Shemen explained: “We employ a human-in-the-loop process to make corrections and adjustments to the translated audio track. This includes correcting for any speech recognition or machine translation errors that come up, making adjustments to the timings of the audio, as well as enforcing emotions (e.g., happy, sad, angry) and changing the speed of the generated voice.”
The Papercup team is now focused on “better retainment and transfer of the original emotion and expressiveness” across many languages, alongside figuring out what exactly makes for quality dubbing.
The next step, Shemen said, is speaker adaptation, that is, “capturing the uniqueness of someone’s voice. This is the last layer of adaptation, but it was also one of the first breakthroughs in our research. While we have models that can accomplish this, we’re focusing more of our time on emotion and expressiveness.”
The Papercup CEO added, “In the future, we imagine that this will also work in parallel with lip-syncing, so that the audio would match the lip-movements and vice-versa.” (As reported by Slator, lip-sync tech got a small boost when Synthesia closed a USD 3m round in 2019.)
From Synthetic Dubbing to Multilingual Human Conversation
Founders Jesse Shemen and Jiameng Gao met at startup accelerator Entrepreneur First (EF) in 2017. Members have to pair up to be eligible for the final weeks of the EF program, which culminates with a pitch to an investment committee. Shemen recalled how during the early weeks at EF, Gao could not find a co-founder. The reason: “He was incredibly stubborn about working on voice translation.”

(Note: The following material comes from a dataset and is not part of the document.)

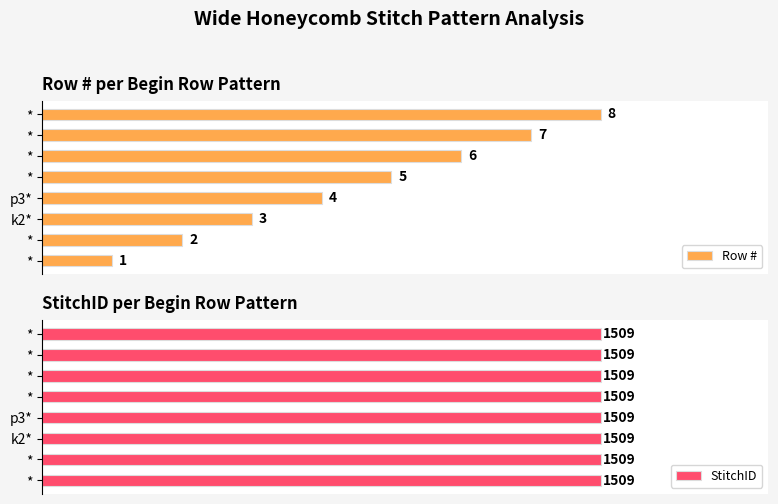

True or false: StitchID has a value of 0.8 at 8.

False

Shemen added, “I quickly figured out how incredibly smart and oddly obsessed with speech processing he is. So much so that he completed two Masters at Cambridge in machine learning and speech language technology, and wrote a thesis on speaker-adaptive speech processing.”
“Down the line, we think we’ll be able to extend our technology to human conversation — allowing any two people to speak with one another regardless of […] language”

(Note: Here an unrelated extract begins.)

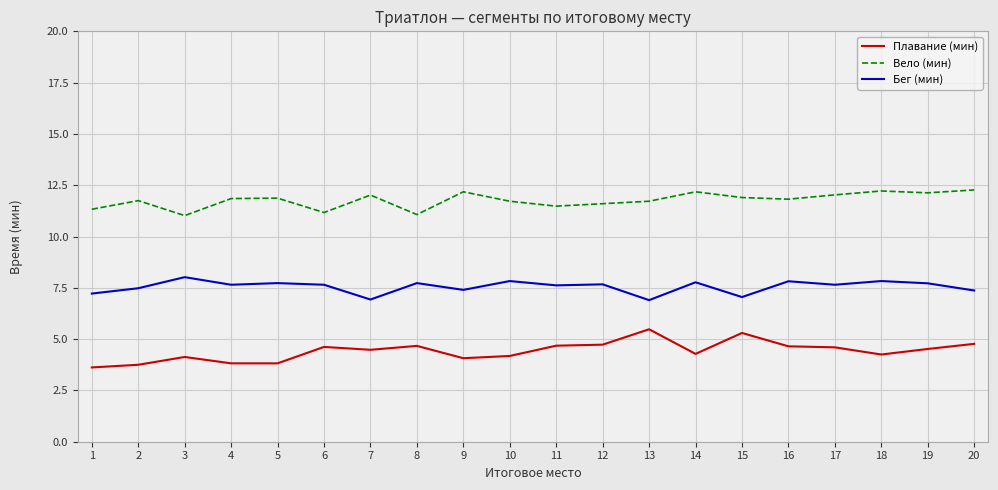

List the series in order of their peak value, lowest first.

Плавание (мин), Бег (мин), Вело (мин)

Two examples of Gao’s research are published on arXiv: Real-time text-to-speech (“hopefully paving the way for real-time simultaneous voice translation down the line,” Shemen said) and breaking down phoneme units into phonological features (“which we’ve shown could be helpful to synthesize speech in a new language” even with no prior knowledge of that language).
At EF, the duo quickly buckled down to build a prototype that would be applicable in a production environment. By September 2018, they had closed a GBP 2m round led by LocalGlobe and participated in by British media outfit Sky, Guardian Media Ventures, EF, and angels investors.

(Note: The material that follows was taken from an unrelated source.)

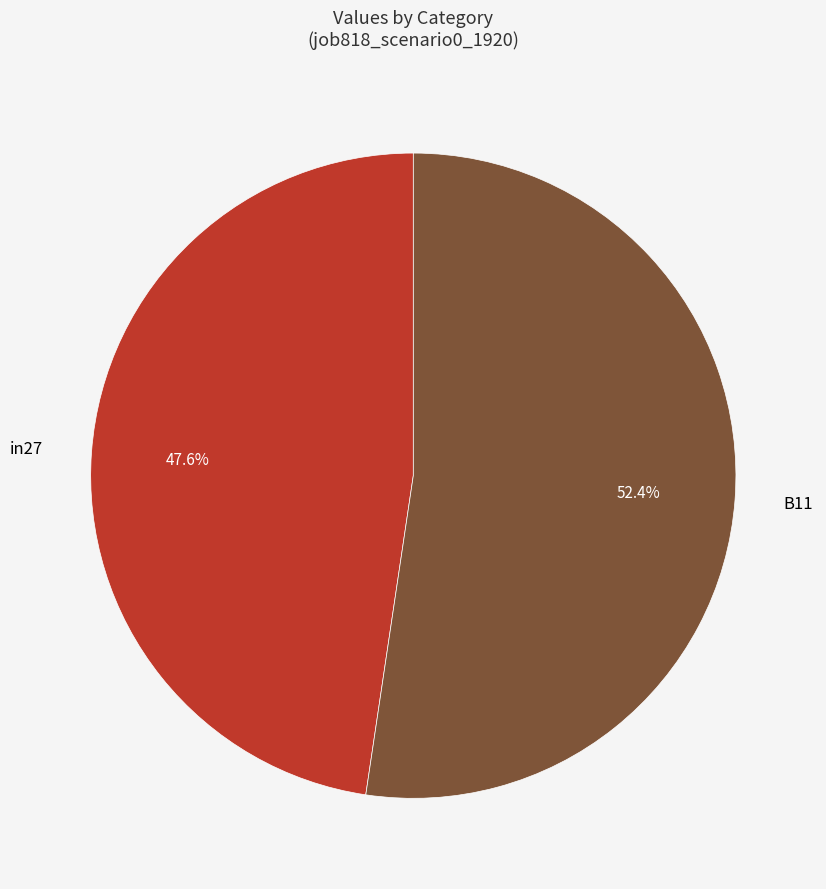

Is there a majority slice in this chart?

Yes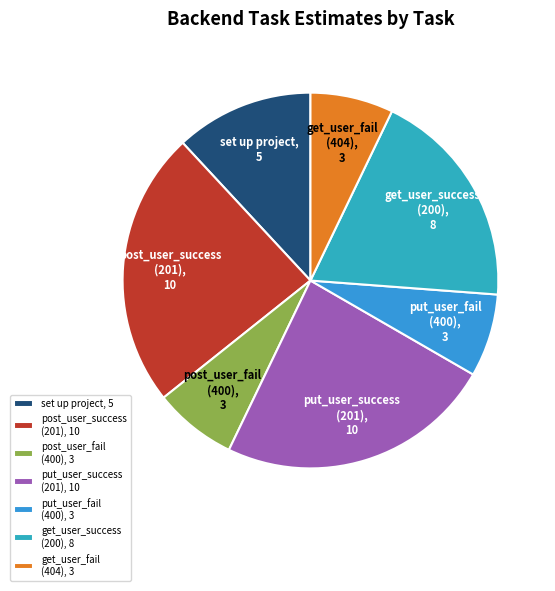

Does any single category account for the majority?

No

Among the latter: William Tunstall-Pedoe, who founded Evi, which Amazon acquired to create Alexa; and Zoubin Ghahramani, former Chief Scientist and VP of AI at Uber, who is now on the Google Brain leadership team.
Papercup landed two Innovate UK grants as well, awarded in 2018 and 2020, worth a total of GBP 600,000. They also brought in two professors as science advisers: Simon King, Professor of Speech Processing at the University of Edinburgh, and Mark Gales, of the Cambridge Machine Intelligence Lab.
Papercup now comprises a team of 20 and “we certainly hope to add a handful more people across machine learning and engineering,” Shemen said, adding that theirs is “a growing team and is effectively very similar to the structure that Rev, Unbabel, and the like use.” (Co-founder and CTO Jiamen Gao referenced Unbabel in a recent Papercup blog post.)
“The ultimate aim with our technology is simple,” Shemen told Slator. “We want to make all voice-based content, whether a TED lecture or live news coverage of the Olympics, consumable in any language. But we also want to take it a step further. Down the line, we think we’ll be able to extend our technology to human conversation — allowing any two people to speak with one another regardless of what language they happen to speak. In other words, your voice in another language.”